ABT can benefit people in both the acute phase shortly after injury and the chronic phase years later. A pilot trial of early ABT following severe traumatic spinal cord injury found no neurological deterioration from starting therapy soon after injury, and no major adverse events during or between sessions. The most common reasons sessions were missed or cut short were scheduling conflicts with other medical care, fatigue, or uncontrolled pain.
What the Evidence Shows
Research on ABT is promising but still relatively small in scale. A case series studying ABT for people with spinal cord injuries found measurable improvements across several areas: sitting balance improved by 9% (measured by how far participants could reach while seated), mobility scores steadily increased during the intervention period, and quality of life scores rose by nearly 2 points on a standardized scale. Community integration, a measure of how actively someone participates in life outside the clinic, also showed a small but statistically significant improvement.
These gains are modest individually, but they add up in daily life. Being able to reach 9% farther while sitting, for example, can mean the difference between needing help to grab something off a counter and doing it yourself. The mobility improvements, while incremental, trended consistently upward during the treatment period in a way they didn’t before treatment started.
Locomotor training specifically has been studied in multiple trials. Research comparing treadmill-based gait training with body weight support against other exercise approaches shows that repetitive stepping practice can improve walking ability after spinal cord injury, though the optimal combination of manual guidance, robotic assistance, and electrical stimulation is still being refined.
Practical Barriers to Access
The biggest challenge with ABT is access. Most standard insurance-funded rehabilitation after a spinal cord injury lasts weeks, not the months that ABT programs typically recommend. Once you’re discharged from inpatient rehab, continuing intensive therapy often means paying out of pocket at a specialized facility.
Programs like Shepherd Center’s Beyond Therapy operate as fee-based services outside the standard insurance model. Costs vary widely depending on location and program structure, but intensive outpatient therapy several times a week adds up quickly. Some nonprofit organizations and foundations offer grants to help cover costs, and a handful of research programs provide ABT at no charge to participants in clinical trials.

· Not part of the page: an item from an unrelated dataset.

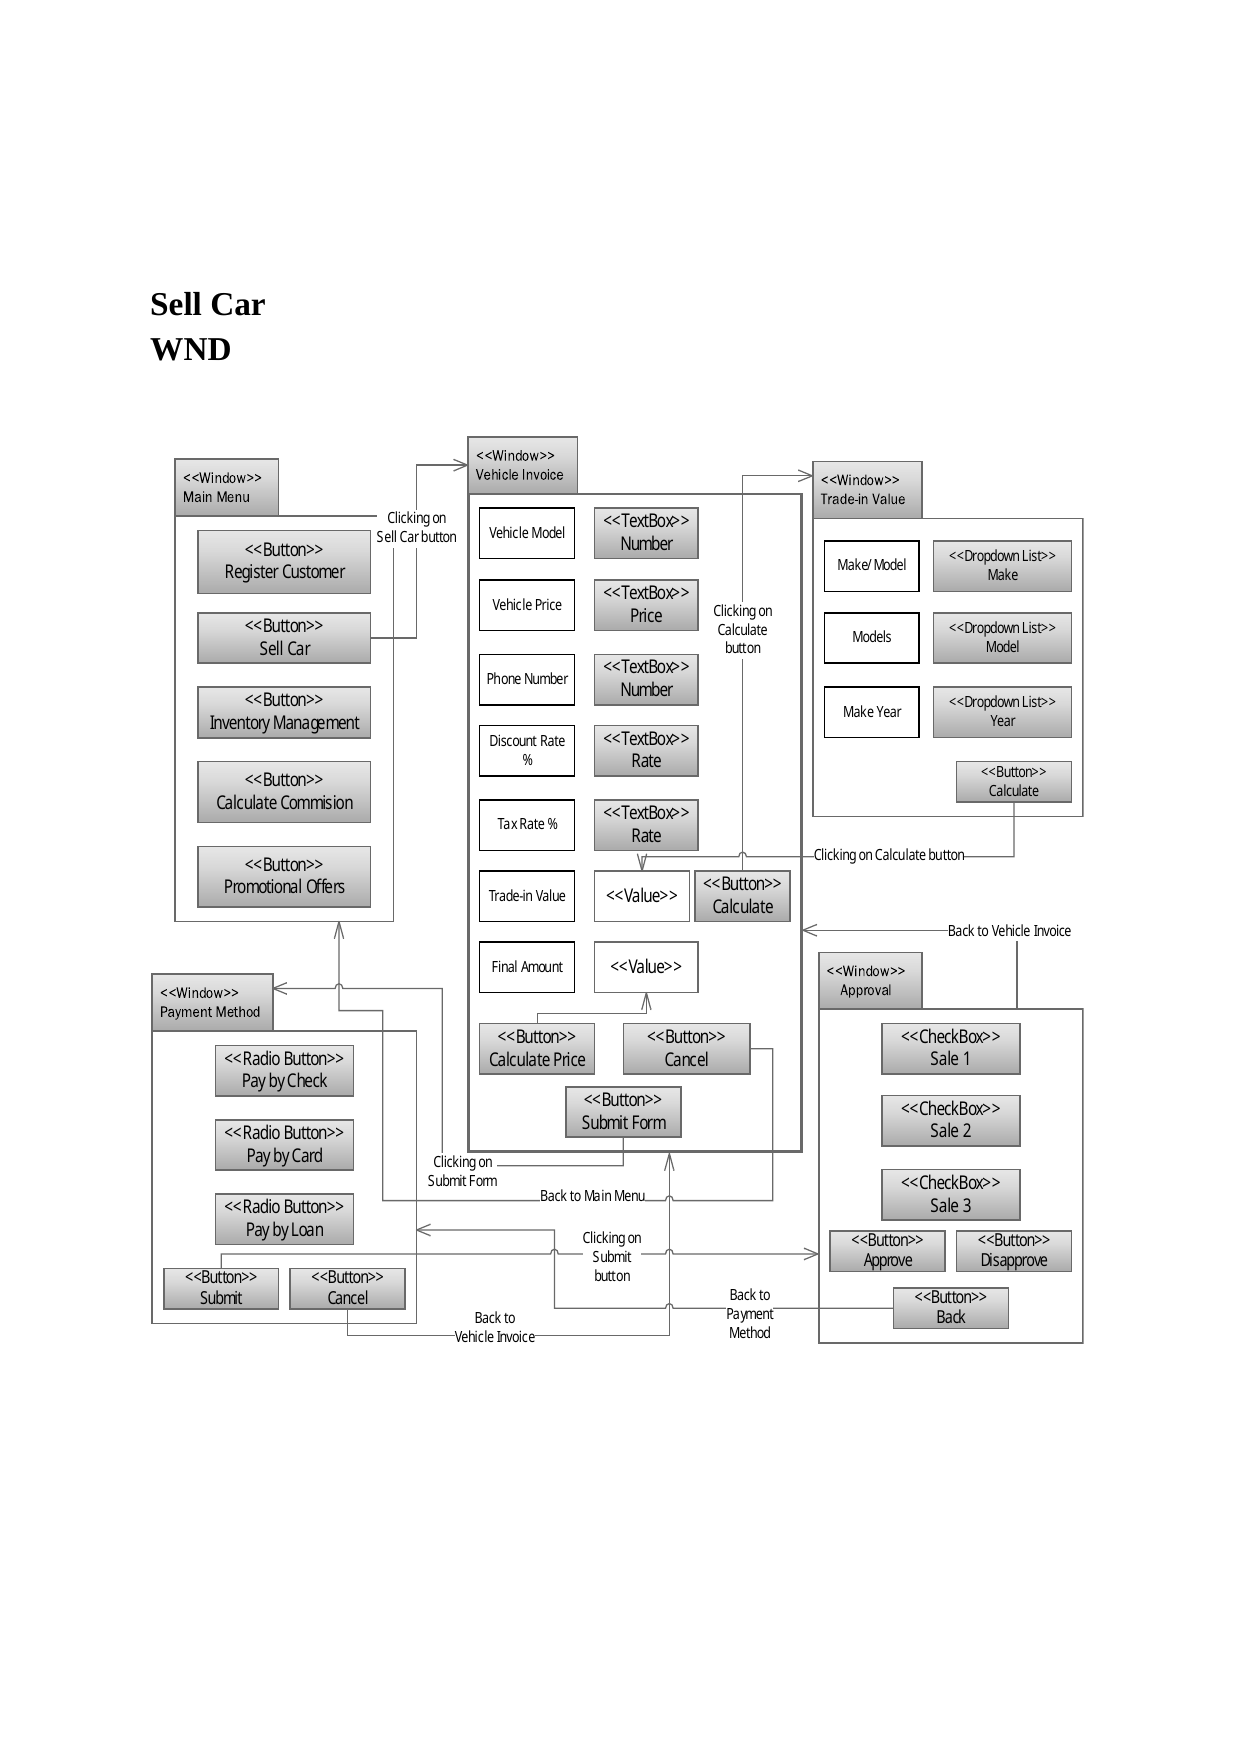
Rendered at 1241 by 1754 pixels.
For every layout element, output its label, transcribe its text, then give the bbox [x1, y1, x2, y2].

The gap between what research suggests is beneficial (high-dose, long-duration therapy) and what insurance will cover (a limited course of traditional rehab) remains one of the most significant obstacles for people who want to pursue ABT. Advocacy organizations in the spinal cord injury community have pushed for broader coverage, but reimbursement policies have been slow to change.
What to Expect From ABT
ABT is not a cure. It will not reverse paralysis in most cases. What it can do is push the boundaries of recovery further than a compensatory approach alone. Some people regain voluntary movement they didn’t have before. Others see improvements in secondary health measures like cardiovascular fitness, bone density, reduced spasticity, and better bowel and bladder function, all of which significantly affect quality of life even without dramatic motor recovery.
Progress is typically slow and measured in small increments over months. The people who benefit most tend to be those who can commit to a consistent, long-term schedule and who have access to a program with trained staff and appropriate equipment. If you’re exploring ABT, look for programs affiliated with established SCI rehabilitation centers, and ask about the specific modalities they offer, the training background of their staff, and how they measure progress over time.